For a start, taking her “evidence” for her own predicament, she was wrong according to the Institute for Fiscal Studies which suggested that, because Ms Dorrell does not make a profit, she is unlikely to be hit by changes to the income threshold for working tax credits, which is being almost halved to £3,850 a year. Point one.
Point two. She will also not be affected by the changes to child tax credits, which will only be restricted to the first two children for new parents from April 2017. David Phillips, a senior research economist at the IFS, said: "On what she has told us she wouldn't be affected by the cuts to the child tax credits or the change to the taper rate because she is not above the threshold. Even the family element thing comes in 2017, and will only apply to new claimants.”
Point three is where it comes more difficult for Ms Dorrell. Accountants said that she may face scrutiny from HMRC over her business under a new test for self-employed benefit claimants.
The test requires that in order for people to claim tax credits work must be carried out on a "commercial basis" with a "view to a profit". Ms Dorrell said that her business makes a maximum of £150 week, all of which is put back into new products and advertising. The business has a website but is not advertised at her property. Robin Williamson, an accountant at the Low Income Tax Reform Group, said: "If she receives no income from her business it is always possible that HMRC may investigate to see if this test is satisfied."

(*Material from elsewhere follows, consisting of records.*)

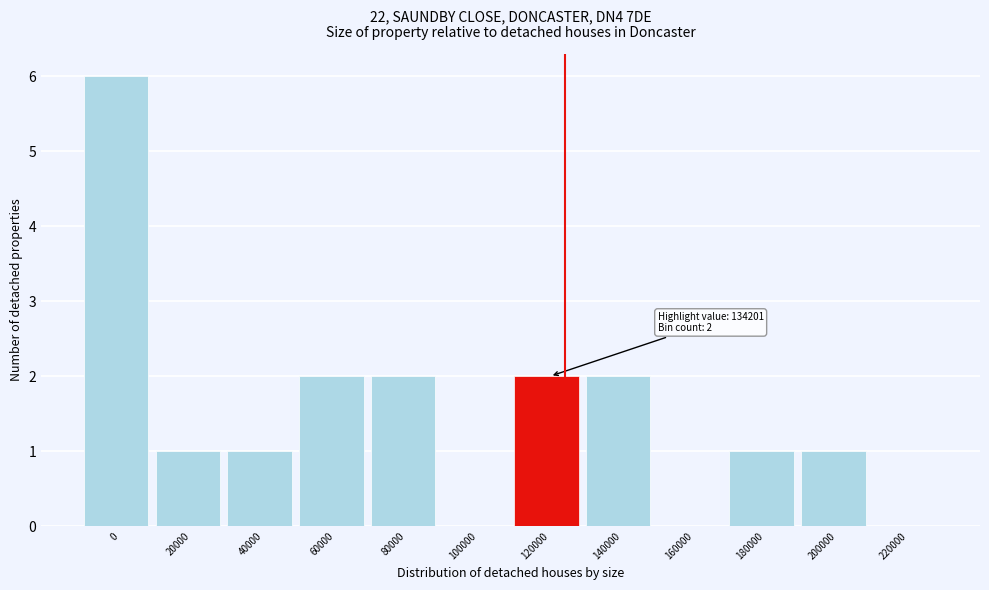

Reading left to right, extract all data points from this chart.

0=6	20000=1	40000=1	60000=2	80000=2	100000=0	120000=2	140000=2	160000=0	180000=1	200000=1	220000=0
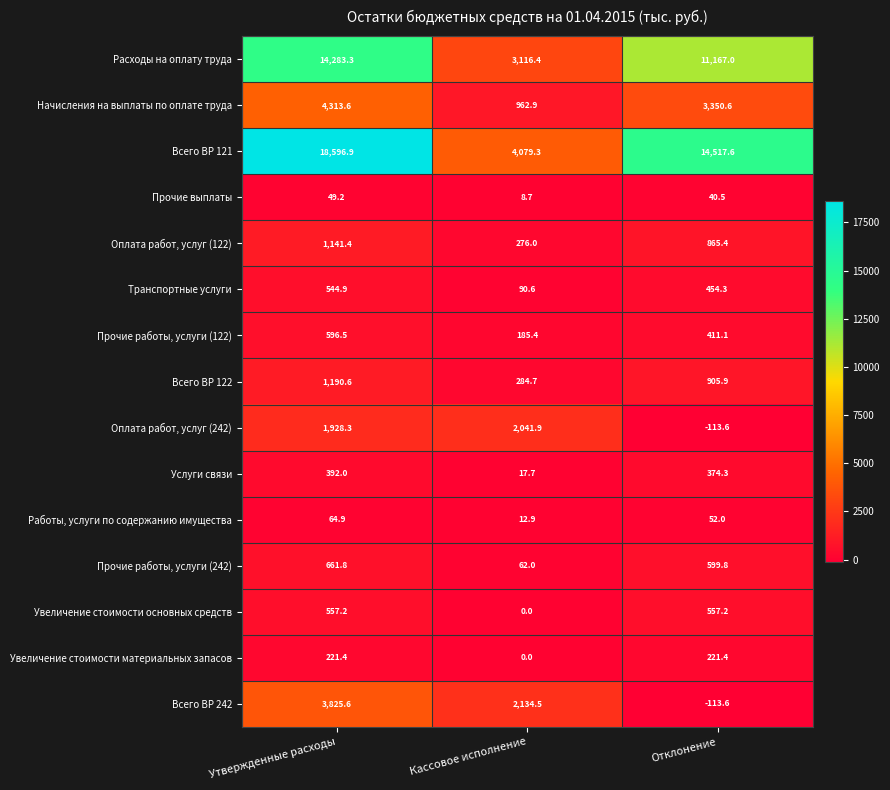

At which category does the chart reach its peak across all series?

Утвержденные расходы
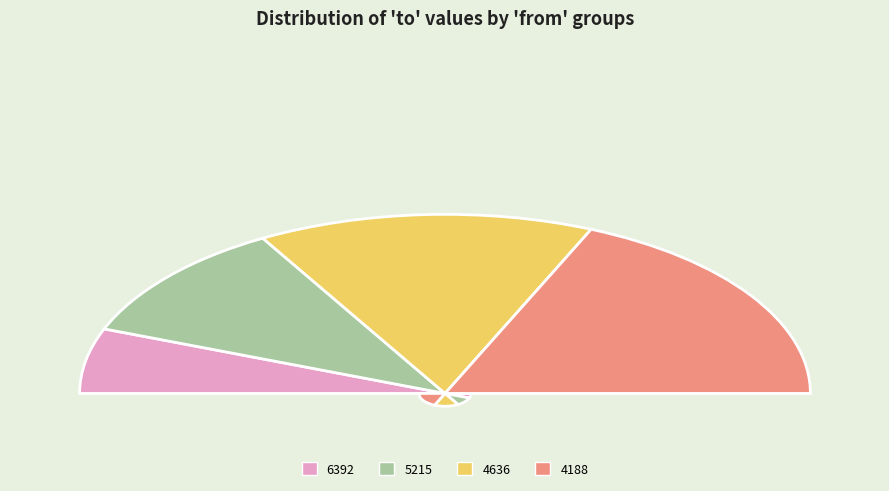

Which category has the smallest portion of the pie?

4188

So apart from her claims being found somewhat tenuous in relation to money getting cut, she could end up being on the wrong side of an HMRC enquiry into her business. Not a position anyone really wants to be in. So my advice today is, if you are going public, and that includes saying anything on social media, get the facts right and don’t open the door for people to enquire more about your circumstances. You might just regret it.